As a nation, we rightly mourn for those who have been killed overseas defending our communities. It is also sad though, that we have become numb to the ongoing slaughter in our own area, indifferent to the many thousands who lose their lives to violence right here at home, and the untold thousands more who suffer in the wake of each death. We are so used to it that we rarely notice anymore – murder of ordinary people often doesn’t show up prominently in our mass media nowadays. 

The shrines call to me, to us, to notice, to remember, to be aware – and hopefully, to act. 

The shrines depicted in this exhibition have all been photographed in the months since the COVD-19 pandemic began. Unfortunately, there has been a significant spike in the homicide rate, with its resulting suffering, during this time of worry, division, and privation.
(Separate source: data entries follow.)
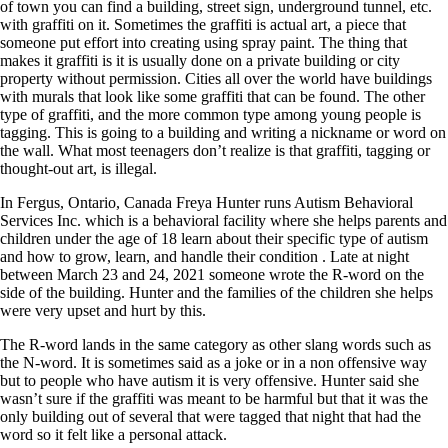
of town you can find a building, street sign, underground tunnel, etc.
with graffiti on it. Sometimes the graffiti is actual art, a piece that
someone put effort into creating using spray paint. The thing that
makes it graffiti is it is usually done on a private building or city
property without permission. Cities all over the world have buildings
with murals that look like some graffiti that can be found. The other
type of graffiti, and the more common type among young people is
tagging. This is going to a building and writing a nickname or word on
the wall. What most teenagers don’t realize is that graffiti, tagging or
thought-out art, is illegal.
In Fergus, Ontario, Canada Freya Hunter runs Autism Behavioral
Services Inc. which is a behavioral facility where she helps parents and
children under the age of 18 learn about their specific type of autism
and how to grow, learn, and handle their condition . Late at night
between March 23 and 24, 2021 someone wrote the R-word on the
side of the building. Hunter and the families of the children she helps
were very upset and hurt by this.
The R-word lands in the same category as other slang words such as
the N-word. It is sometimes said as a joke or in a non offensive way
but to people who have autism it is very offensive. Hunter said she
wasn’t sure if the graffiti was meant to be harmful but that it was the
only building out of several that were tagged that night that had the
word so it felt like a personal attack.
I have taken to engaging a visual approach that heightens the emotional and structural aspects of the shrines. I strive to bring forth the often electric colors, and balance the chaotic arrangements of objects, the admixture of the deeply personal with mass culture references, the holy laced with ‘gangsta’ iconography, and to relate the physical relationships of the shrines to their environment. I have taken this strategy for each individual image, applying it also to the entire body of work. As a photographer, I find them endlessly fascinating, a rich but troubling lode to examine and share. The shrines are an unsettling array of folk sculpture, ranging from the pathetic and the lurid to the sacred, a sculptural collage expressing pain, loss, and hope. The camera helps give these spontaneous ephemeral creations some permanence, and some unity of purpose. To remember. To remember.

This work has been my ongoing process of paying attention to what really matters; my action of pointing to our community’s wounds, and hopefully, towards a path of healing.